Opinion: The benefits of genetically modified organisms

  • Much of the criticism of GMOs is ill-informed
  • Recent advances offer hope for huge benefits
  • Regulation must be toned down for such solutions to be fully exploited

This opinion was written by Dr. Therese Liechtenstein and Dr. Henry I. Miller

The issue of so-called “genetically modified organisms,” or GMOs, is frequently in the news and the subject of controversy. Perhaps pseudo-controversy is a better term, because much of the criticism is gratuitous and ill-informed. Genetic modification is by no means new; in fact, over the course of human history we have continuously genetically modified animals and plants through selection and breeding to enhance their desirable characteristics. Humans have invented increasingly sophisticated techniques, particularly since the discovery that all higher organisms have the same carrier of genetic information, the double-stranded helix of DNA.

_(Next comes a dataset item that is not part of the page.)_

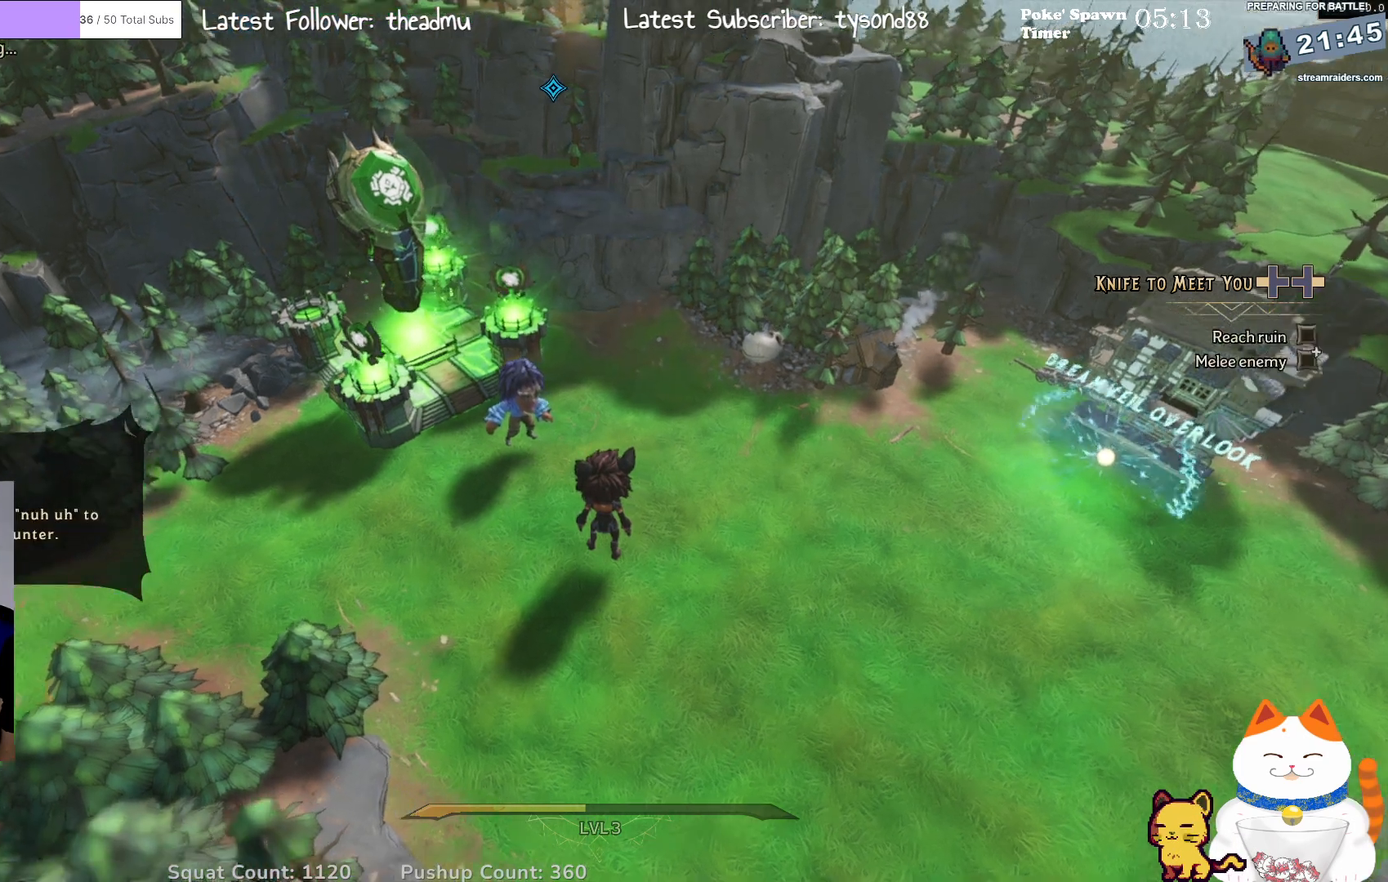
{"buttons": [], "left_stick": "center", "right_stick": "center", "events": [[183, "right_stick", "center"]]}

Since the advent in the 1970s of recombinant DNA technology, which enables segments of DNA to be moved readily and more precisely from one organism to another, molecular genetic engineering techniques have become ever more sophisticated, precise and predictable. This evolution has now culminated in the most recent discoveries, the CRISPR-Cas9 system and base editing.

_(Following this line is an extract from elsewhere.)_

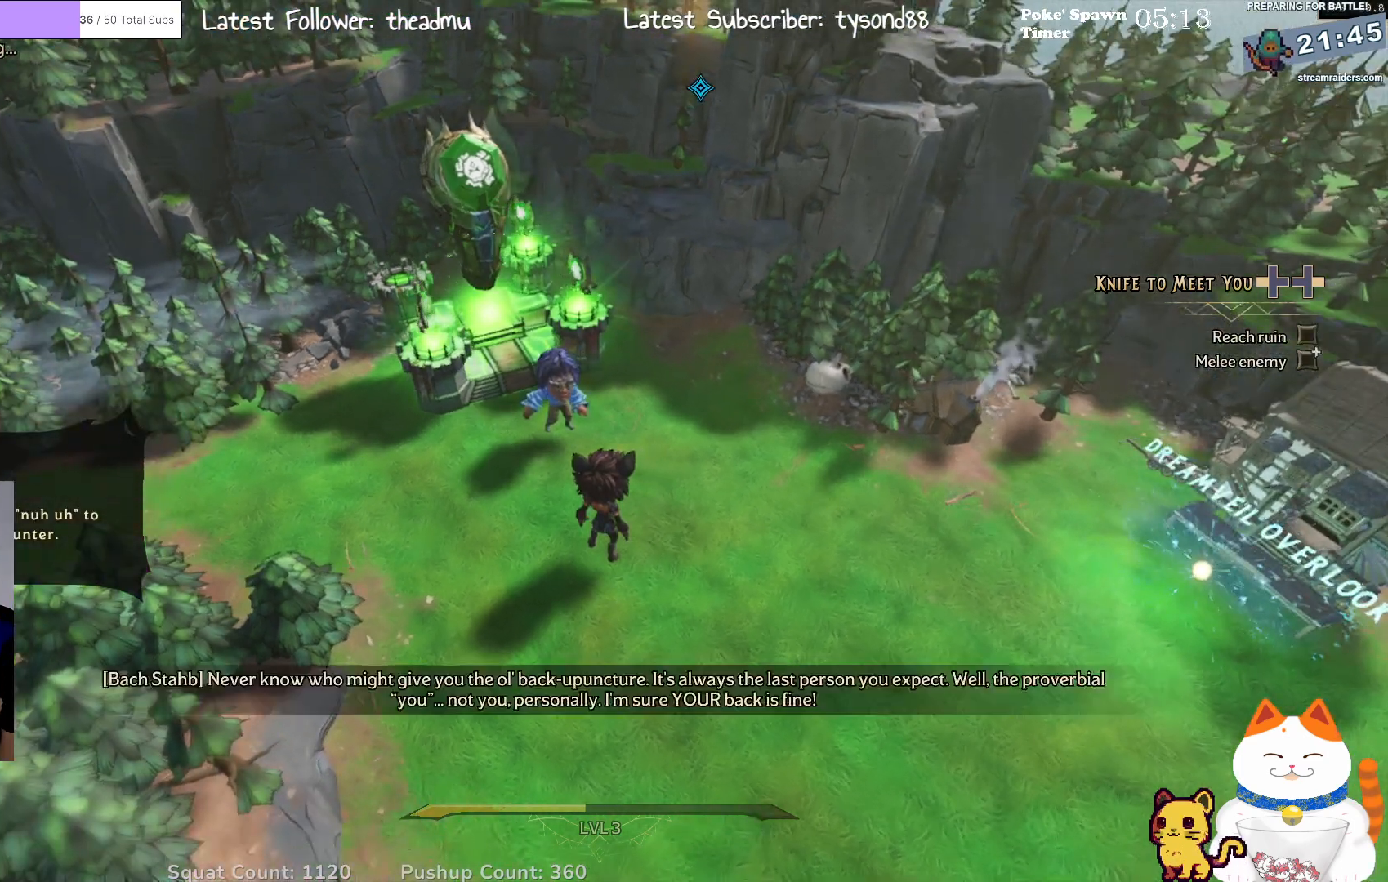
{"buttons": [], "left_stick": "center", "right_stick": "center", "events": []}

CRISPR (short for Clustered Regularly Interspaced Short Palindromic Repeats) is a natural defense system that a range of bacteria use against invading viruses. CRISPR can recognize specific DNA sequences, while the enzyme Cas9 cuts the DNA at the recognized sequence. As often happens in science – and reminiscent of mutagenesis a century ago and recombinant DNA technology in the 1970s – molecular biologists and genetic engineers quickly copied and adapted the naturally occurring system. Using CRISPR-Cas9, scientists can target and edit DNA at precise locations, deleting, inserting or modifying genes in microorganisms, plants and animals, including humans. CRISPR-Cas9 is cheaper, faster, easier, more precise and more predictable than its genetic engineering predecessors, and scientists are continuously improving the technique, its predictability and safety.

Genetic revolution

CRISPR-Cas9 presages a revolution in agriculture and human medicine because it is so much more precise and predictable than earlier techniques. Precision and predictability are important to ensure that the results are safe and achieve their desired ends. There are notable historical examples of older, pre-molecular techniques of genetic modification in agriculture that turned out to be missteps. Examples include the Lenape potato, which contained elevated, harmful levels of a plant alkaloid; the creation of hyper-aggressive Africanized honeybees by crossbreeding African and European species in the 1950s; and inadvertently making some varieties of corn in the United States more susceptible to the Southern Corn Leaf Blight fungus, which resulted in significant crop losses in 1970.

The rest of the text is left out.